A Etiópia é um país cuja espinha dorsal económica assenta, essencialmente, na agricultura, sendo, por isso, um dos maiores produtores de café do mundo. Angola pensa em beber dessa experiência?
Sim, é uma das áreas-alvo, no domínio da Agricultura e Agro-industrial, especialmente, a promoção de intercâmbio de experiências na área da indústria e tecnologia e do agro-processamento, no âmbito do projecto do Acordo Geral de Cooperação nos domínios Económico, Técnico, Científico e Cultural que os Governos de Angola e da Etiópia pretendem assinar. A Etiópia é um dos maiores produtores mundiais de café, a par do Brasil, Vietname, Colômbia e Indonésia, que ocupam os primeiros lugares do ranking. Embora a origem do café não seja, claramente, conhecida, as principais lendas e relatos sobre este produto remontam aos anos 575 a 850 DC, na região onde hoje é a Etiópia.
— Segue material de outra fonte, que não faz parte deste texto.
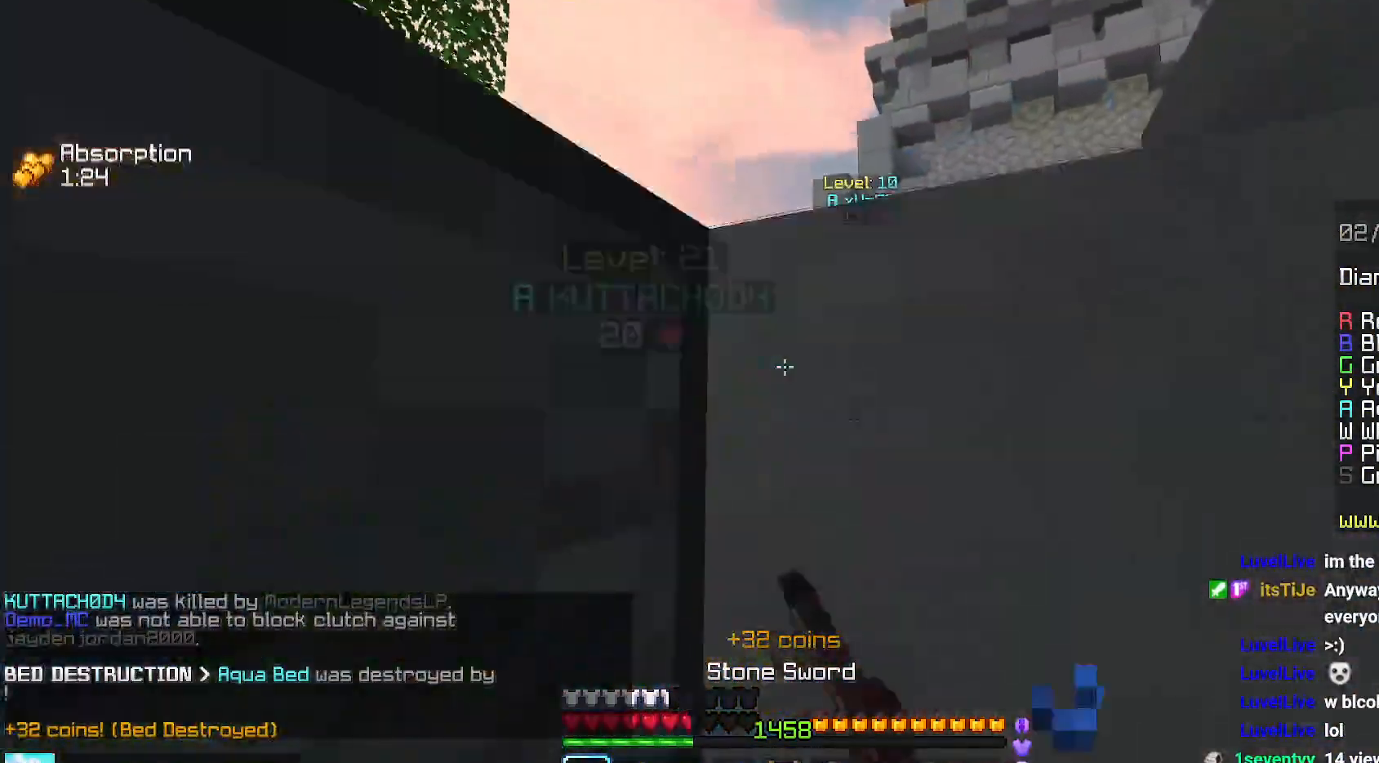
{"keys": ["down"], "mouse": [], "events": []}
Como é que os dois países podem tirar proveito de valores comuns como a defesa da democracia, combate à corrupção, resolução pacífica de conflitos para o fortalecimento das relações bilaterais?
As respostas às perguntas anteriores evidenciam, claramente, a minha visão sobre a pertinência de ampliar e diversificar as relações entre Angola e a Etiópia, além da cooperação diplomática, procurando corresponder ao actual desenvolvimento económico e à influência estratégica de ambos os países.
É crucial explorar, também, as oportunidades da sua localização geopolítica: Angola, no cruzamento entre as regiões Austral e Central do continente africano, e a Etiópia no cruzamento entre África, Médio Oriente e Ásia.
Os dois países tendem a assumir o papel de Estado-directores nas respectivas sub-regiões, apesar dos desafios de ausência de litoral para a Etiópia exigirem a manutenção de diálogo e a cooperação com os respectivos vizinhos.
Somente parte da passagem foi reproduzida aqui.